## TASK REQUIREMENTS
After finding the line that contains "and societal standards.", give again that line and each one following it, exactly, until the records end.

___ DATASET RECORDS

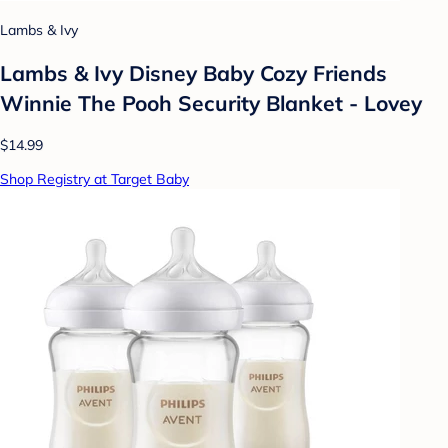
Lambs & Ivy
Lambs & Ivy Disney Baby Cozy Friends
Winnie The Pooh Security Blanket - Lovey
$14.99
Shop Registry at Target Baby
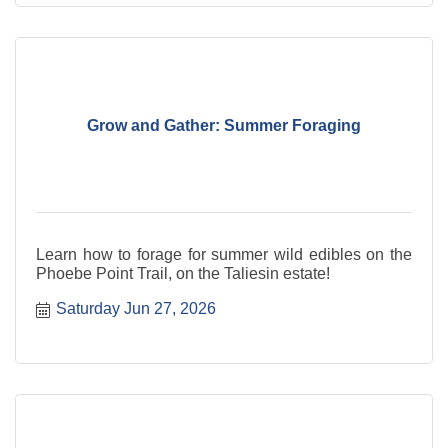
Grow and Gather: Summer Foraging
Learn how to forage for summer wild edibles on the
Phoebe Point Trail, on the Taliesin estate!
Saturday Jun 27, 2026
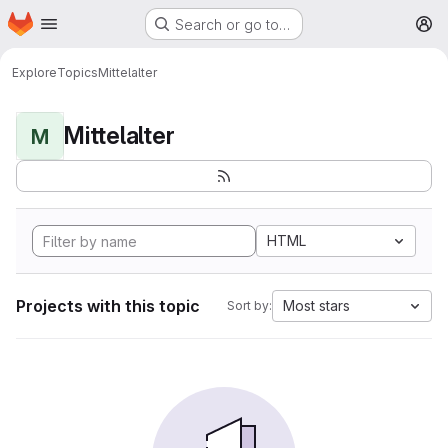
Homepage
Skip to main content
Search or go to…
M
Explore
Topics
Mittelalter
Mittelalter
M
HTML
Projects with this topic
Most stars
Sort by:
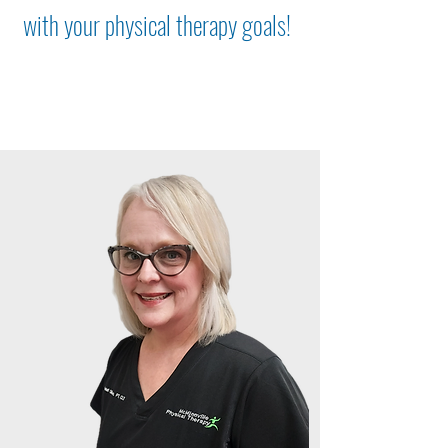
with your physical therapy goals!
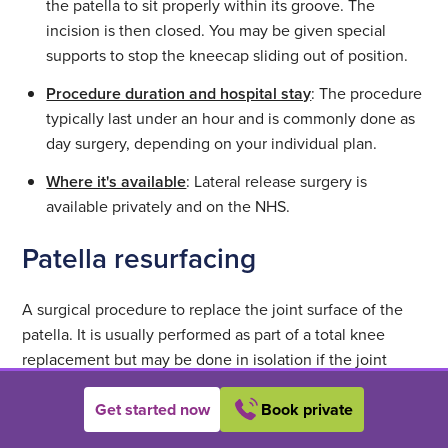
the patella to sit properly within its groove. The
incision is then closed. You may be given special
supports to stop the kneecap sliding out of position.
Procedure duration and hospital stay
: The procedure
typically last under an hour and is commonly done as
day surgery, depending on your individual plan.
Where it's available
: Lateral release surgery is
available privately and on the NHS.
Patella resurfacing
A surgical procedure to replace the joint surface of the
patella. It is usually performed as part of a total knee
replacement but may be done in isolation if the joint
surface damage is confined to the patella.
Get started now
Book private
Who it's for
: It’s important to note that patella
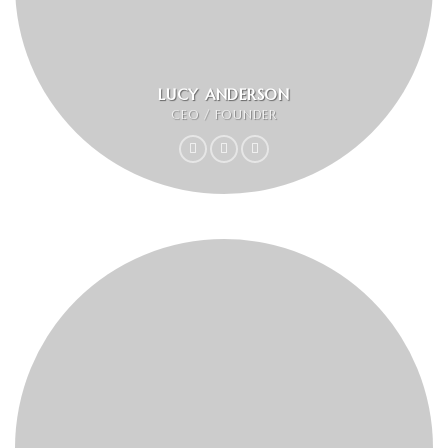
LUCY ANDERSON
CEO / FOUNDER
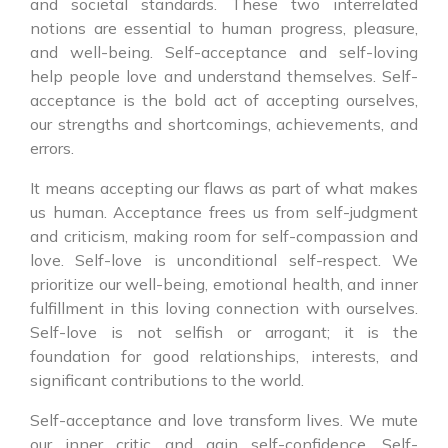
and societal standards. These two interrelated
notions are essential to human progress, pleasure,
and well-being. Self-acceptance and self-loving
help people love and understand themselves. Self-
acceptance is the bold act of accepting ourselves,
our strengths and shortcomings, achievements, and
errors.
It means accepting our flaws as part of what makes
us human. Acceptance frees us from self-judgment
and criticism, making room for self-compassion and
love. Self-love is unconditional self-respect. We
prioritize our well-being, emotional health, and inner
fulfillment in this loving connection with ourselves.
Self-love is not selfish or arrogant; it is the
foundation for good relationships, interests, and
significant contributions to the world.
Self-acceptance and love transform lives. We mute
our inner critic and gain self-confidence. Self-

______

## SOLUTION BELOW
and societal standards. These two interrelated
notions are essential to human progress, pleasure,
and well-being. Self-acceptance and self-loving
help people love and understand themselves. Self-
acceptance is the bold act of accepting ourselves,
our strengths and shortcomings, achievements, and
errors.
It means accepting our flaws as part of what makes
us human. Acceptance frees us from self-judgment
and criticism, making room for self-compassion and
love. Self-love is unconditional self-respect. We
prioritize our well-being, emotional health, and inner
fulfillment in this loving connection with ourselves.
Self-love is not selfish or arrogant; it is the
foundation for good relationships, interests, and
significant contributions to the world.
Self-acceptance and love transform lives. We mute
our inner critic and gain self-confidence. Self-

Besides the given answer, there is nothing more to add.